Ein merkwürdiger Röntgenfall aus dem Jahr 2021

Auf einem Heil- und Kostenplan nach 0030 GOZ wurden DVT-Aufnahmen zur Planung, intraoperativen Kontrolle und Schlusskontrolle bei einer schwierigen implantologischen  Versorgung im Oberkiefer geplant.

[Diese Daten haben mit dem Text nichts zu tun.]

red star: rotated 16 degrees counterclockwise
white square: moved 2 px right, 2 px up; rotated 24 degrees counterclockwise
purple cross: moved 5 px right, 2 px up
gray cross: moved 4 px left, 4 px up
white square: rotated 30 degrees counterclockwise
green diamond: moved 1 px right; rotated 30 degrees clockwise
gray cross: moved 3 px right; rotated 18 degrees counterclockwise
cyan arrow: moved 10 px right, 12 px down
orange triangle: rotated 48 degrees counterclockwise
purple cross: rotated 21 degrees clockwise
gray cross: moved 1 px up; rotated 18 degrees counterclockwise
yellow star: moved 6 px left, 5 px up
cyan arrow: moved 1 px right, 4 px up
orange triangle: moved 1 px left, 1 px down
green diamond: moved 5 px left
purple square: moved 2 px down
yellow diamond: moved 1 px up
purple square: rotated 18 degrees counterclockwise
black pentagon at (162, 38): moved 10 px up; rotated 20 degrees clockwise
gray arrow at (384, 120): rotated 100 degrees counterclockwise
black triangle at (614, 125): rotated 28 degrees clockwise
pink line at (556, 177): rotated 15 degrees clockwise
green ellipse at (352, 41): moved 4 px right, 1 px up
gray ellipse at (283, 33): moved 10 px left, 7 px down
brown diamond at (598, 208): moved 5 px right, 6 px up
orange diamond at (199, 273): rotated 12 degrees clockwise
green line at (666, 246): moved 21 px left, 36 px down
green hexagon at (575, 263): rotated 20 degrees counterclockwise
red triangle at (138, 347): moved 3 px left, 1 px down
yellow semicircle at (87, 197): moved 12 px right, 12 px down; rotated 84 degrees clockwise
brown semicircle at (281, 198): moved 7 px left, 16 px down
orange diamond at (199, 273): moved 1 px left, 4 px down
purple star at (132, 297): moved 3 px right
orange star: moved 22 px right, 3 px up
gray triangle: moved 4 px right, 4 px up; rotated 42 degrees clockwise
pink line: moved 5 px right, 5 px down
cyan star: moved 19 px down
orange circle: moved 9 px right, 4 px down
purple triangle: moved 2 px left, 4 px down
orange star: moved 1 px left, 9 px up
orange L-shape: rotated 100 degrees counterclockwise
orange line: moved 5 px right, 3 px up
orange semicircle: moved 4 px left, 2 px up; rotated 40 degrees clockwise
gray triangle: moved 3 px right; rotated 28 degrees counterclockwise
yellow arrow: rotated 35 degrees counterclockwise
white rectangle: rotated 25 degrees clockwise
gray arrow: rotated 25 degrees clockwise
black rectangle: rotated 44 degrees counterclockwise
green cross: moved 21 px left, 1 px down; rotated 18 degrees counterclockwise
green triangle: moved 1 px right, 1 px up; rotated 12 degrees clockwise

Zur Vorlage des HKP bei der betreffenden PKV- Zusatzversicherung wurden von dieser bis auf eine Aufnahme alle geplanten DVT`s befürwortet, allerdings die Steigerungssätze von 2,5 auf 1,8 herabgesetzt  Zur Begründung wurde von der Zusatzversicherung  auf das VVG verwiesen, um  geschätzte Gebührensätze ablehnen bzw. neutralisieren zu können  - Auszug aus § 630c BGB (Versicherungsvertragsgesetz VVG):

„Weiß der Behandelnde, dass eine vollständige Übernahme der Behandlungskosten durch einen Dritten nicht gesichert ist oder ergeben sich nach den Umständen hierfür hinreichende Anhaltspunkte, muss er den Patienten vor Beginn der Behandlung über die voraussichtlichen Kosten der Behandlung in Textform informieren. Dieser Gesetzestext besagt aber keinesfalls, dass über jede bekannte gewordene Erstattungsablehnung vorab aufzuklären wäre: Ein (unterschriebener) Heil- und Kostenplan mit dem Vorbehalt: „Eine Erstattung der Vergütung durch Erstattungsstellen ist möglicherweise nicht in vollem Umfang gewährleistet.“ dürfte bereits hinreichend sein. Aufklärung im Vorwege über jeden einzelnen Erstattungsvorbehalt ist keine Pflicht. Das wäre eine ganz eindeutig zu weitgehende Forderung.